## Task
Rewrite the stretch of data from the line containing "state / province: Atlántida" through the line containing "family: Amaranthaceae", changing every "locality" to "collection site" and leaving all else as it stands.

Data entries:
---
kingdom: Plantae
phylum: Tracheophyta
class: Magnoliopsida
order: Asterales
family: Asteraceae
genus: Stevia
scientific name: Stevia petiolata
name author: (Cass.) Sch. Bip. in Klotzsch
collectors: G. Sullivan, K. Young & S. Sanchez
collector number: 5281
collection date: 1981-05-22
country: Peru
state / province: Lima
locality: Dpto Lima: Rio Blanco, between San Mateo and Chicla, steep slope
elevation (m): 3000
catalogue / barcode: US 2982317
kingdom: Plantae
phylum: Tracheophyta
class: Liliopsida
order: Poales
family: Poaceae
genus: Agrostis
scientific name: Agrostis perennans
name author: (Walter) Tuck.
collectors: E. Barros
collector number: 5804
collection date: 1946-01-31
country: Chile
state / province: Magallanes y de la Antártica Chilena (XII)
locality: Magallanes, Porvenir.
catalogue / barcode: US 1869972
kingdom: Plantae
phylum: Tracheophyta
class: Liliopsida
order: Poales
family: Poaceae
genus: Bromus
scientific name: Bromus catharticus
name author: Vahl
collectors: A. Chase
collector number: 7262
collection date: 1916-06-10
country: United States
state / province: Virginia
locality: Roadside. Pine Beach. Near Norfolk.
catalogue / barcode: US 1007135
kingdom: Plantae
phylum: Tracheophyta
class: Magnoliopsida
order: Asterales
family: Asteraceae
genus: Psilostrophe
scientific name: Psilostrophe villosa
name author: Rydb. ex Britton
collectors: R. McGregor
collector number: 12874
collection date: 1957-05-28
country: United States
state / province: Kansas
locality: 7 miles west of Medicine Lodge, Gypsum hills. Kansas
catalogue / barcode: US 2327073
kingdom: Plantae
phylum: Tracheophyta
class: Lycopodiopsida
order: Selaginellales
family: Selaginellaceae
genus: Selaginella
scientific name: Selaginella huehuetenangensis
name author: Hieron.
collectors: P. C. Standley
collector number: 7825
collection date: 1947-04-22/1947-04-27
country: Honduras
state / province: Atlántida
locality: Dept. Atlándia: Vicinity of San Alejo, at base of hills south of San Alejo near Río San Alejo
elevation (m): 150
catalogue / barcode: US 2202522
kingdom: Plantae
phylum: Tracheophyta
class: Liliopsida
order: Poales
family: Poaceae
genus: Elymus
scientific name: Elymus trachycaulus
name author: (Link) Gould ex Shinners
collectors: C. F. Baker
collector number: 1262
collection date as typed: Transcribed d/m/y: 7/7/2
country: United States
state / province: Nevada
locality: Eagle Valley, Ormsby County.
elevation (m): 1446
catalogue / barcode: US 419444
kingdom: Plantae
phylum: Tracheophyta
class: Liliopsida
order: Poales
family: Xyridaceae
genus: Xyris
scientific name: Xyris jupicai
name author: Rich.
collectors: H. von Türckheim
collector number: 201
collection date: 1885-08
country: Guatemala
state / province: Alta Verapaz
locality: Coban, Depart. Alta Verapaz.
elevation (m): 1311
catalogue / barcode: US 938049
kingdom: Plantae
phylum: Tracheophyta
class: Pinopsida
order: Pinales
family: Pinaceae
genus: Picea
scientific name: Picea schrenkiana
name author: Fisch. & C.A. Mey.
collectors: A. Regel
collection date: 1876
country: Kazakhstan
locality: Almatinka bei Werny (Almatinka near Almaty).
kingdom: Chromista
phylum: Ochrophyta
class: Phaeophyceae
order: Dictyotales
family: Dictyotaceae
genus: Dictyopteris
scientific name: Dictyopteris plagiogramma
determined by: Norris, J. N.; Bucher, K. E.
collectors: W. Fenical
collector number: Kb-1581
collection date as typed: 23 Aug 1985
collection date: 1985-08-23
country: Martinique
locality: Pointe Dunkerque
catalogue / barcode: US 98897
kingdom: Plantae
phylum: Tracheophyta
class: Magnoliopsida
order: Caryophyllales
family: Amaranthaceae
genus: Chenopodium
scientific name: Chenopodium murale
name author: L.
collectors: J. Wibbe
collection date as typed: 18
---
## Response to this task
state / province: Atlántida
collection site: Dept. Atlándia: Vicinity of San Alejo, at base of hills south of San Alejo near Río San Alejo
elevation (m): 150
catalogue / barcode: US 2202522
kingdom: Plantae
phylum: Tracheophyta
class: Liliopsida
order: Poales
family: Poaceae
genus: Elymus
scientific name: Elymus trachycaulus
name author: (Link) Gould ex Shinners
collectors: C. F. Baker
collector number: 1262
collection date as typed: Transcribed d/m/y: 7/7/2
country: United States
state / province: Nevada
collection site: Eagle Valley, Ormsby County.
elevation (m): 1446
catalogue / barcode: US 419444
kingdom: Plantae
phylum: Tracheophyta
class: Liliopsida
order: Poales
family: Xyridaceae
genus: Xyris
scientific name: Xyris jupicai
name author: Rich.
collectors: H. von Türckheim
collector number: 201
collection date: 1885-08
country: Guatemala
state / province: Alta Verapaz
collection site: Coban, Depart. Alta Verapaz.
elevation (m): 1311
catalogue / barcode: US 938049
kingdom: Plantae
phylum: Tracheophyta
class: Pinopsida
order: Pinales
family: Pinaceae
genus: Picea
scientific name: Picea schrenkiana
name author: Fisch. & C.A. Mey.
collectors: A. Regel
collection date: 1876
country: Kazakhstan
collection site: Almatinka bei Werny (Almatinka near Almaty).
kingdom: Chromista
phylum: Ochrophyta
class: Phaeophyceae
order: Dictyotales
family: Dictyotaceae
genus: Dictyopteris
scientific name: Dictyopteris plagiogramma
determined by: Norris, J. N.; Bucher, K. E.
collectors: W. Fenical
collector number: Kb-1581
collection date as typed: 23 Aug 1985
collection date: 1985-08-23
country: Martinique
collection site: Pointe Dunkerque
catalogue / barcode: US 98897
kingdom: Plantae
phylum: Tracheophyta
class: Magnoliopsida
order: Caryophyllales
family: Amaranthaceae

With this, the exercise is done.